WRITTEN REQUEST 1:
Answer the following questions from the assembler tutorial excerpt.
(a) What result does the complete parsing example give for the line "lda (0x80),y"?
(b) Which directives does the summary list under directive parsing?
(c) What variants does the SymbolValue enum define?
WRITTEN REQUEST 2:
Reproduce word for word the passage of the assembler tutorial excerpt between "- Has operand: yes" and "Token: Register (y)", inclusive.
━━━ SELECTED EXCERPT
Complete Parsing Example
Let’s trace parsing:
.org 0x8000
start:
lda (0x80),y
-
Parse
.org 0x8000- Token: Directive(ORG)
- Parse expression: Number(0x8000)
- Result:
Directive(Org { address: Number(32768) })
-
Parse
start:- Token: Identifier
- Text: “start”
- Token: Colon
- Result:
Label(LabelDef { name: "start", is_local: false })
-
Parse
lda (0x80),y- Token: Instruction(LDA)
- Has operand: yes (starts with
() - Parse indirect operand:
- Token: OpenParen
- Parse expression: Number(0x80)
- Token: CloseParen
- Token: Comma
- Token: Register (y)
- Result:
Instruction(InstructionStmt { mnemonic: LDA, operand: IndirectY(Number(128)) })
Summary
In this chapter, we implemented:
- Label parsing: identifier + colon, detecting local labels
- Instruction parsing: mnemonic + optional operand
- Operand parsing: immediate, accumulator, address, indexed, indirect modes
- Expression parsing: with operator precedence
- Directive parsing: .org, .db, .dw, .equ, .include
The parser now produces a complete AST from source code. In the next chapter, we’ll build the symbol table to track labels and constants.
Previous: Chapter 4 - Parser Structure | Next: Chapter 6 - The Symbol Table
Chapter 6: The Symbol Table
In this chapter, we’ll build the symbol table - the data structure that tracks labels and constants during assembly.
What Symbols Do We Track?
The symbol table stores:
-
Labels: Names that refer to addresses in the program
main:→ address where code follows.loop:→ local label within a function
-
Constants: Named values defined with
.equ.equ SCREEN 0x1000→ SCREEN = 4096
Symbol Structure
#![allow(unused)]
fn main() {
pub struct Symbol {
pub name: String,
pub value: SymbolValue,
pub defined_at: Location,
pub referenced: bool,
}
pub enum SymbolValue {
Address(u16), // Label pointing to an address
Constant(i64), // Constant value from .equ
Undefined, // Forward reference not yet resolved
}
}
Symbol Constructors
#![allow(unused)]
fn main() {
impl Symbol {
pub fn address(name: impl Into<String>, address: u16, location: Location) -> Self {
Self {
name: name.into(),
value: SymbolValue::Address(address),
defined_at: location,
referenced: false,
}
}
pub fn constant(name: impl Into<String>, value: i64, location: Location) -> Self {
Self {
name: name.into(),
value: SymbolValue::Constant(value),
defined_at: location,
referenced: false,
}
}
pub fn is_defined(&self) -> bool {
!matches!(self.value, SymbolValue::Undefined)
━━━━━━
━━━ INFORMATION SUPPLIED
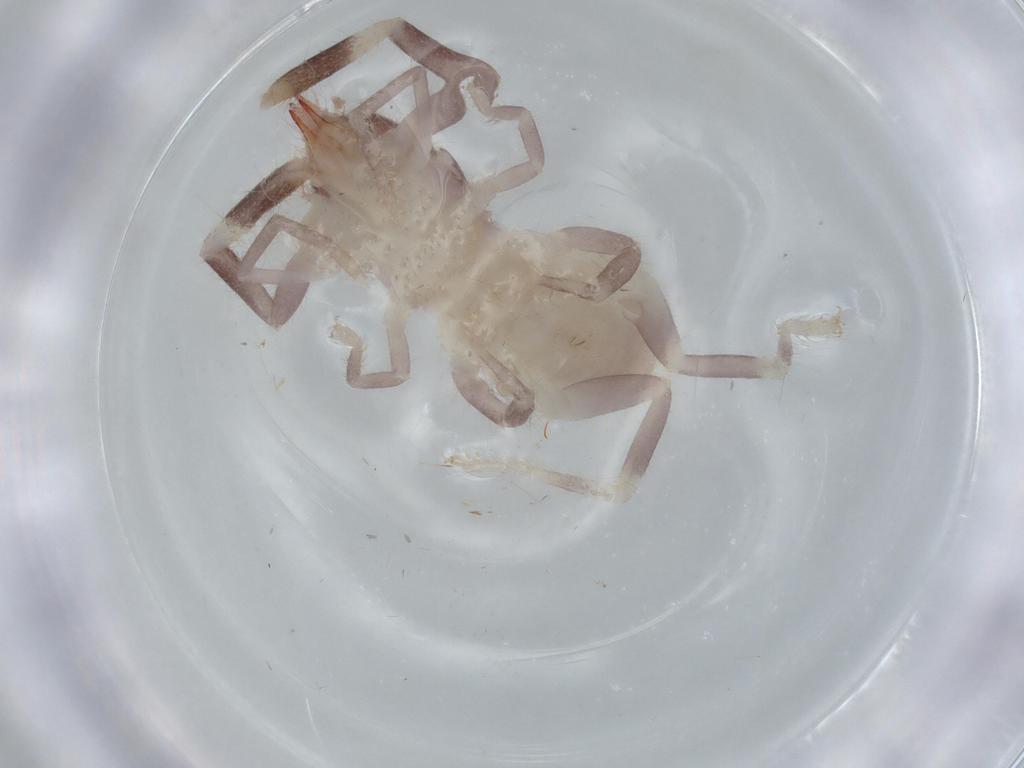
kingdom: Animalia
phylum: Arthropoda
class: Arachnida
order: Solifugae
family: Ammotrechidae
━━━━━━
WRITTEN SOLUTION 1:
(a) Instruction(InstructionStmt { mnemonic: LDA, operand: IndirectY(Number(128)) })
(b) .org, .db, .dw, .equ, and .include
(c) Address(u16), Constant(i64), and Undefined

WRITTEN SOLUTION 2:
- Has operand: yes (starts with
() - Parse indirect operand:
- Token: OpenParen
- Parse expression: Number(0x80)
- Token: CloseParen
- Token: Comma
- Token: Register (y)